Tuesday 8 September 2009

Challenges in 2D acceleration

GPU based 2D acceleration has been an hot topic in Linux already for years. With hot topic meaning should or shouldn't it be utilizing GPU for rendering and if so - what should be accelerated. The first attempts with XAA didn't give basically any speed advantage and accelerated only some core rendering elements to the graphics HW. Along the X Render Extension providing some nice functionality for modern applications like alpha blending, drop shadows and translucency the questions of whether GPU should be used needed to be revisited. EXA enabled this opportunity to HW accelerate render extension requests and therefor improving the X.Org Server 2D performance.

The latest twist in this field is UXA which is based on the EXA code base and utilizing GEM Memory Manager. With this latest combination by moving the memory manager to the Kernel side (with GEM) it seems that the equation of accelerating X is finally getting in shape but there still seems to be challenges especially with text/glyph rendering - more from this in Carl Worth's web pages.

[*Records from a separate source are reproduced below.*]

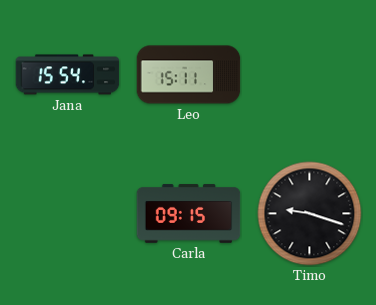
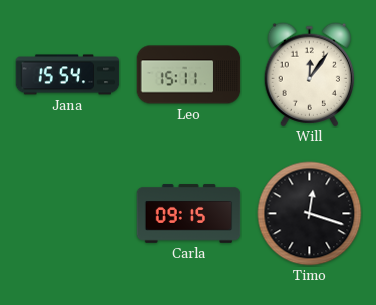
Will: none -> 12:06
Timo: 9:18 -> 12:18
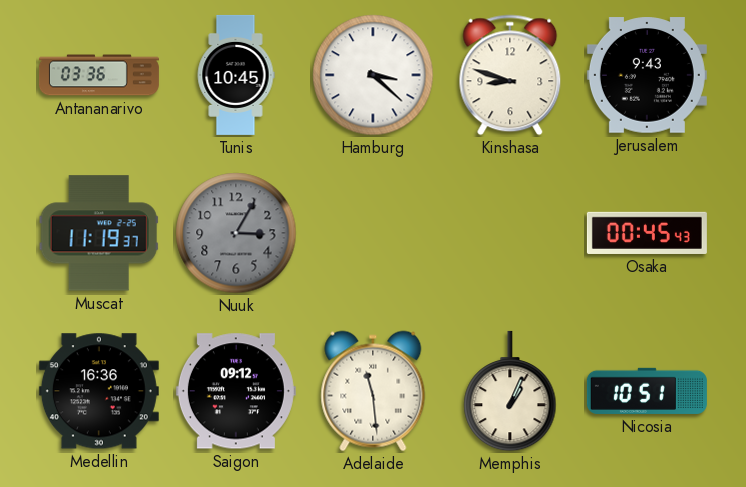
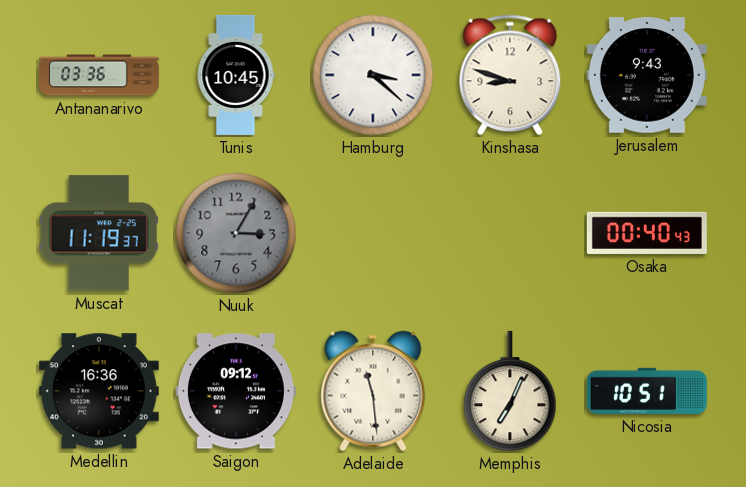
Osaka: 00:45 -> 00:40
Memphis: 1:04 -> 7:04
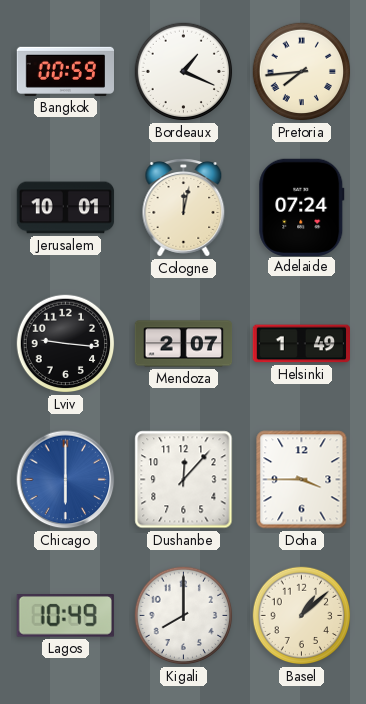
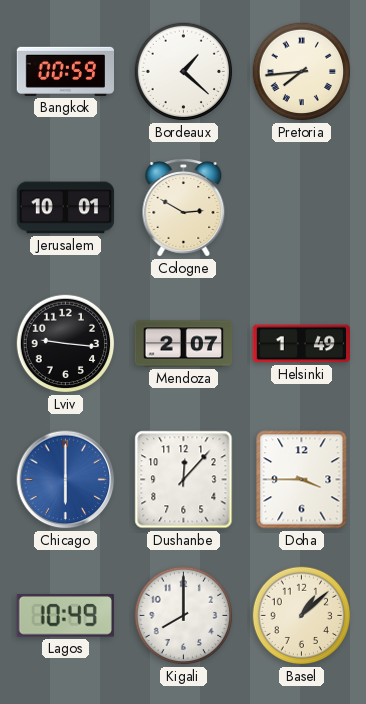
Bordeaux: 1:19 -> 1:22
Cologne: 12:02 -> 2:50
Adelaide: 07:24 -> none
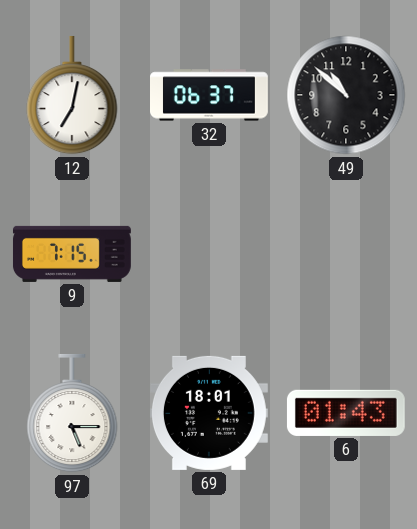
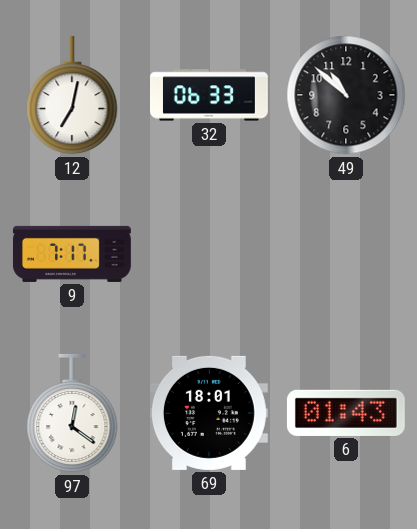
32: 06:37 -> 06:33
9: 7:15 -> 7:17
97: 5:15 -> 12:21
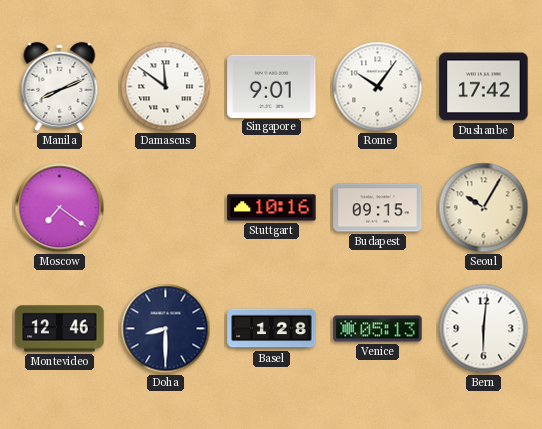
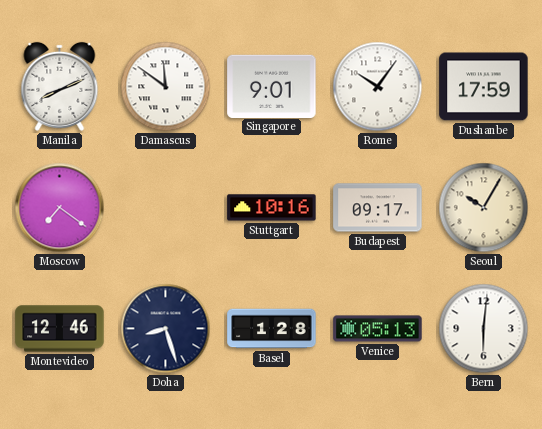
Dushanbe: 17:42 -> 17:59
Budapest: 09:15 -> 09:17
Doha: 8:30 -> 8:27
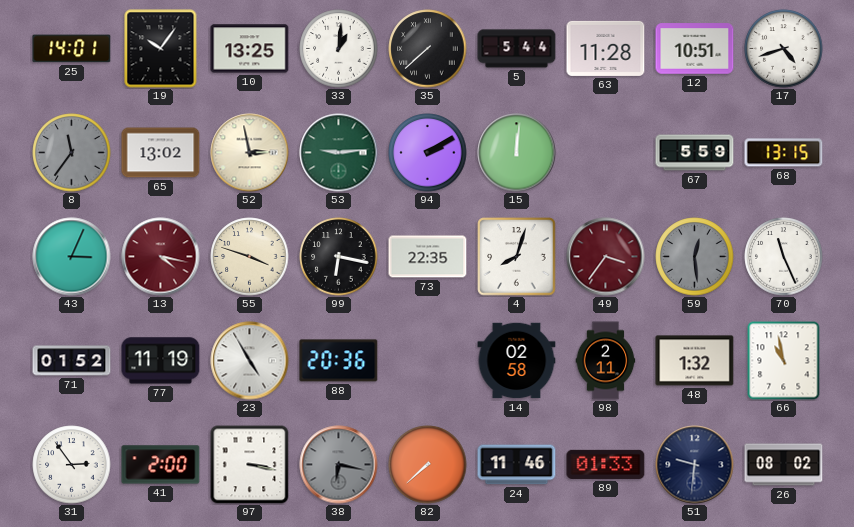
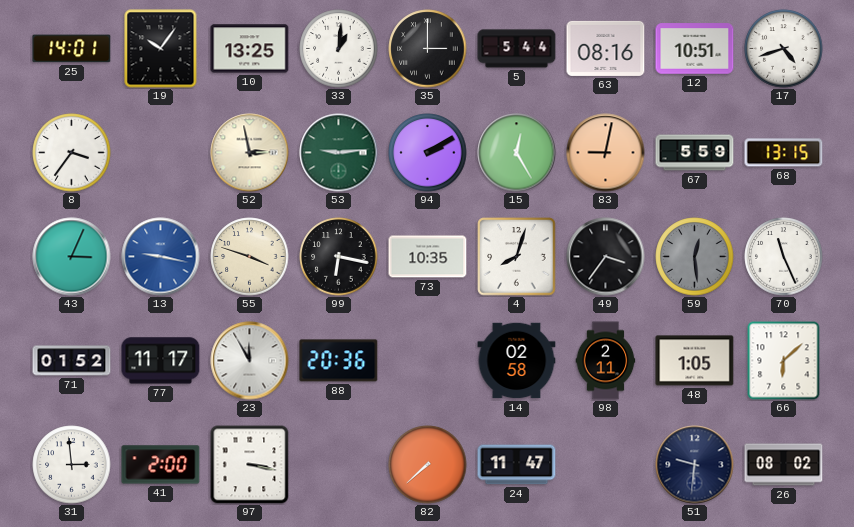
35: 7:38 -> 3:00
63: 11:28 -> 08:16
8: 11:36 -> 3:36
8 dial: grey -> white
65: 13:02 -> none
15: 12:01 -> 12:25
83: none -> 9:02
13: 4:17 -> 9:17
13 dial: burgundy -> blue
73: 22:35 -> 10:35
49 dial: burgundy -> black
77: 11:19 -> 11:17
23: 4:55 -> 11:55
48: 1:32 -> 1:05
66: 10:58 -> 6:08
31: 2:54 -> 2:59
38: 6:17 -> none
24: 11:46 -> 11:47
89: 01:33 -> none
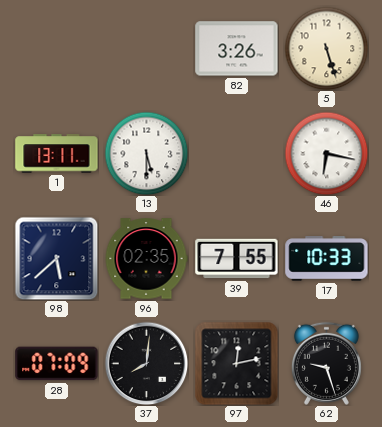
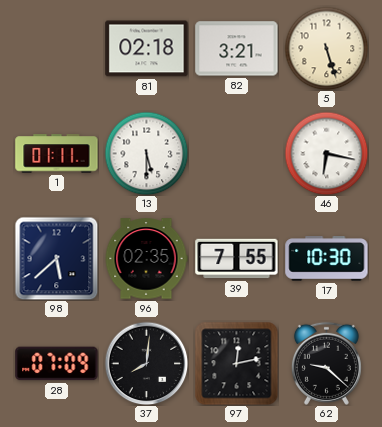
81: none -> 02:18
82: 3:26 -> 3:21
1: 13:11 -> 01:11
17: 10:33 -> 10:30
62: 9:27 -> 9:22
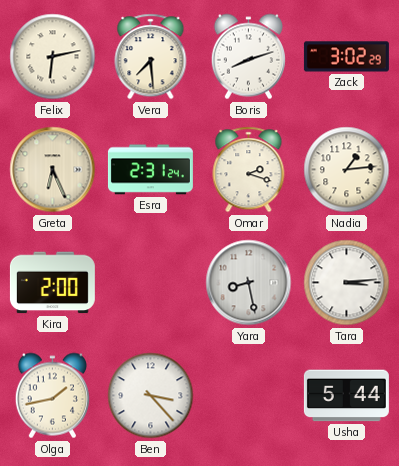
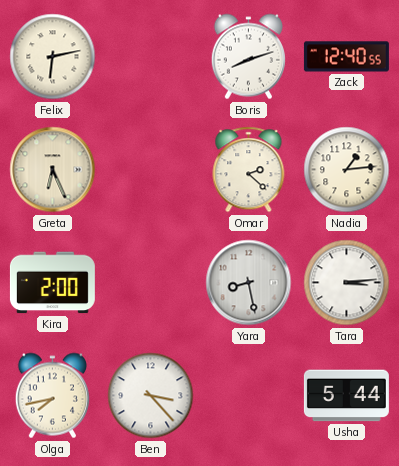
Vera: 7:29 -> none
Zack: 3:02 -> 12:40
Esra: 2:31 -> none
Omar: 2:18 -> 2:22
Olga: 1:43 -> 7:43
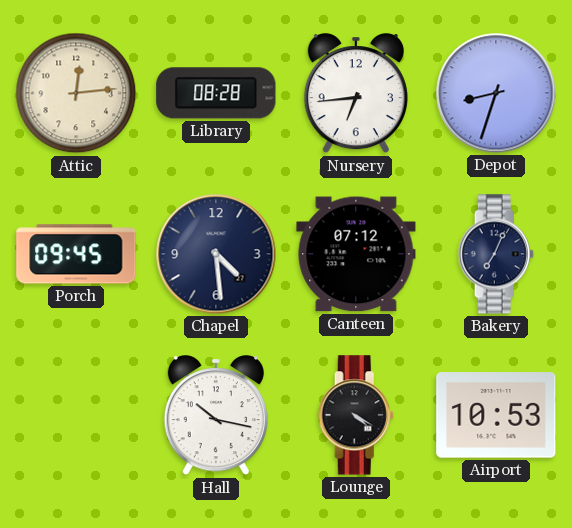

But how about these acceleration architectures in action? As I was anyway about to reinstall my Intel 82852/855GM Graphics Device accelerated laptop (old and integrated, I know...), I decided to put these architectures in test.
As an distro I selected the latest Ubuntu 9.04. The actual benchmarking was done with mx11perf - this mainly as it had nice benchmark script already existing which covered quite nice variety of X11 operations. Some of the most interesting results from this run can be found from below.

Rendering of basic rect:

EXA UXA XAA NoAccel
Rect 8x8 Src 10410/sec (0.67 Mpix/s) 7598/sec (0.49 Mpix/s) 5527/sec (0.35 Mpix/s) 263154/sec (16.84 Mpix/s)
Rect 32x32 Src 9316/sec (9.54 Mpix/s) 6701/sec (6.86 Mpix/s) 10050/sec (10.29 Mpix/s) 33070/sec (33.86 Mpix/s)
Rect 512x256 Src 3950/sec (517.77 Mpix/s) 3862/sec (506.19 Mpix/s) 6245/sec (818.65 Mpix/s) 299/sec (39.25 Mpix/s)

Then a Copy:

EXA UXA XAA NoAccel
Copy (Render) 32x32 8884/sec (9.10 Mpix/s) 6362/sec (6.51 Mpix/s) 6320/sec (6.47 Mpix/s) 7467/sec (7.65 Mpix/s)
Copy (Render) 128x128 10909/sec (178.74 Mpix/s) 10845/sec (177.69 Mpix/s) 12141/sec (198.92 Mpix/s) 530/sec (8.69 Mpix/s)

Composite:

EXA UXA XAA NoAccel
Composite (Src 16) 32x32 5612/sec (5.75 Mpix/s) 1254/sec (1.28 Mpix/s) 5165/sec (5.29 Mpix/s) 14802/sec (15.16 Mpix/s)
Composite (Src 16) 512x256 147/sec (19.32 Mpix/s) 35/sec (4.70 Mpix/s) 307/sec (40.30 Mpix/s) 127/sec (16.76 Mpix/s)
Composite (Src 32) 32x32 7087/sec (7.26 Mpix/s) 6382/sec (6.54 Mpix/s) 6115/sec (6.26 Mpix/s) 30312/sec (31.04 Mpix/s)
Composite (Src 32) 512x256 1845/sec (241.89 Mpix/s) 3538/sec (463.78 Mpix/s) 1731/sec (226.92 Mpix/s) 286/sec (37.60 Mpix/s)
(with this one it is interesting to see UXA with 16-bit depth. Why so? Also with 24- and 32-bit UXA seemed to perform really nicely with special sized 512x256 rect's)

and finally text:

EXA UXA XAA NoAccel
Text 8px 1726/sec (1.49 Mpix/s) 2295/sec (1.98 Mpix/s) 2490/sec (2.14 Mpix/s) 6830/sec (5.87 Mpix/s)
Text 12px 1658/sec (2.39 Mpix/s) 2265/sec (3.26 Mpix/s) 2274/sec (3.28 Mpix/s) 4550/sec (6.54 Mpix/s)
Text 24px 2099/sec (9.89 Mpix/s) 2383/sec (11.24 Mpix/s) 1978/sec (9.32 Mpix/s) 1846/sec (8.69 Mpix/s)
(Showing that rendering small areas and text is something where the CPU can still outperform GPU)


At the end the mx11mark gives also an total score. From these figures EXA and actually XAA gets the highets scores which is basically the same ~80 total score. XAA mainly getting these scores as it gets really high figures with pure rect rendering. UXA and NoAccel are also even with ~20 total score - NoAccel performing with small are renders and UXA with 512x256 rect's.


OK, my selection from these was the default one - EXA. Seems that at least with out_of_the_box UXA there is still quite much work to be done and I would definitely be interested to see how UXA for ex performs in tuned Intel 965 graphics device.